Transcribe the lines below word for word. Leave the pictures out of your answer.

::::

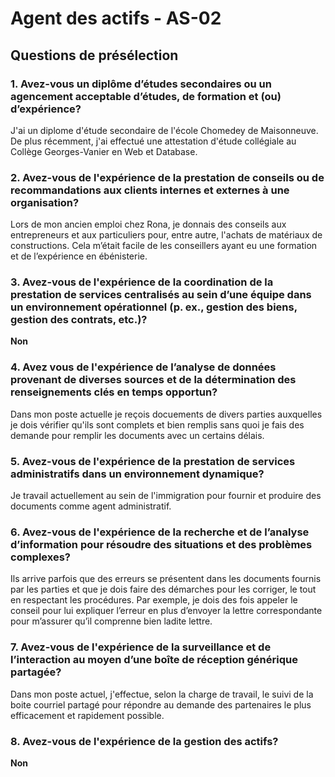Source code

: # Agent des actifs - AS-02
## Questions de présélection 
### 1. Avez-vous un diplôme d’études secondaires ou un agencement acceptable d’études, de formation et (ou) d’expérience?
J'ai un diplome d'étude secondaire de l'école Chomedey de Maisonneuve.
De plus récemment, j'ai effectué une attestation d'étude collégiale au Collège Georges-Vanier en Web et Database.
### 2. Avez-vous de l'expérience de la prestation de conseils ou de recommandations aux clients internes et externes à une organisation?
Lors de mon ancien emploi chez Rona, je donnais des conseils aux entrepreneurs et aux particuliers pour, entre autre, l'achats de matériaux de constructions.
Cela m’était facile de les conseillers ayant eu une formation et de l’expérience en ébénisterie.
### 3. Avez-vous de l'expérience de la coordination de la prestation de services centralisés au sein d’une équipe dans un environnement opérationnel (p. ex., gestion des biens, gestion des contrats, etc.)?
**Non**
### 4. Avez vous de l'expérience de l’analyse de données provenant de diverses sources et de la détermination des renseignements clés en temps opportun?
Dans mon poste actuelle je reçois docuements de divers parties auxquelles je dois vérifier qu'ils sont complets et bien remplis sans quoi je fais des demande pour remplir les documents avec un certains délais.
### 5. Avez-vous de l'expérience de la prestation de services administratifs dans un environnement dynamique?
Je travail actuellement au sein de l'immigration pour fournir et produire des documents comme agent administratif.
### 6. Avez-vous de l'expérience de la recherche et de l’analyse d’information pour résoudre des situations et des problèmes complexes?
Ils arrive parfois que des erreurs se présentent dans les documents fournis par les parties et que je dois faire des démarches pour les corriger, le tout en respectant les procédures. Par exemple, je dois des fois appeler le conseil pour lui expliquer l’erreur en plus d’envoyer la lettre correspondante pour m’assurer qu’il comprenne bien ladite lettre.
### 7. Avez-vous de l'expérience de la surveillance et de l’interaction au moyen d’une boîte de réception générique partagée?
Dans mon poste actuel, j'effectue, selon la charge de travail, le suivi de la boite courriel partagé pour répondre au demande des partenaires le plus efficacement et rapidement possible.
### 8. Avez-vous de l'expérience de la gestion des actifs?
**Non**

::::

■ ANSWER TO THIS PROBLEM ■
Source code

: # Agent des actifs - AS-02
## Questions de présélection 
### 1. Avez-vous un diplôme d’études secondaires ou un agencement acceptable d’études, de formation et (ou) d’expérience?
J'ai un diplome d'étude secondaire de l'école Chomedey de Maisonneuve.
De plus récemment, j'ai effectué une attestation d'étude collégiale au Collège Georges-Vanier en Web et Database.
### 2. Avez-vous de l'expérience de la prestation de conseils ou de recommandations aux clients internes et externes à une organisation?
Lors de mon ancien emploi chez Rona, je donnais des conseils aux entrepreneurs et aux particuliers pour, entre autre, l'achats de matériaux de constructions.
Cela m’était facile de les conseillers ayant eu une formation et de l’expérience en ébénisterie.
### 3. Avez-vous de l'expérience de la coordination de la prestation de services centralisés au sein d’une équipe dans un environnement opérationnel (p. ex., gestion des biens, gestion des contrats, etc.)?
**Non**
### 4. Avez vous de l'expérience de l’analyse de données provenant de diverses sources et de la détermination des renseignements clés en temps opportun?
Dans mon poste actuelle je reçois docuements de divers parties auxquelles je dois vérifier qu'ils sont complets et bien remplis sans quoi je fais des demande pour remplir les documents avec un certains délais.
### 5. Avez-vous de l'expérience de la prestation de services administratifs dans un environnement dynamique?
Je travail actuellement au sein de l'immigration pour fournir et produire des documents comme agent administratif.
### 6. Avez-vous de l'expérience de la recherche et de l’analyse d’information pour résoudre des situations et des problèmes complexes?
Ils arrive parfois que des erreurs se présentent dans les documents fournis par les parties et que je dois faire des démarches pour les corriger, le tout en respectant les procédures. Par exemple, je dois des fois appeler le conseil pour lui expliquer l’erreur en plus d’envoyer la lettre correspondante pour m’assurer qu’il comprenne bien ladite lettre.
### 7. Avez-vous de l'expérience de la surveillance et de l’interaction au moyen d’une boîte de réception générique partagée?
Dans mon poste actuel, j'effectue, selon la charge de travail, le suivi de la boite courriel partagé pour répondre au demande des partenaires le plus efficacement et rapidement possible.
### 8. Avez-vous de l'expérience de la gestion des actifs?
**Non**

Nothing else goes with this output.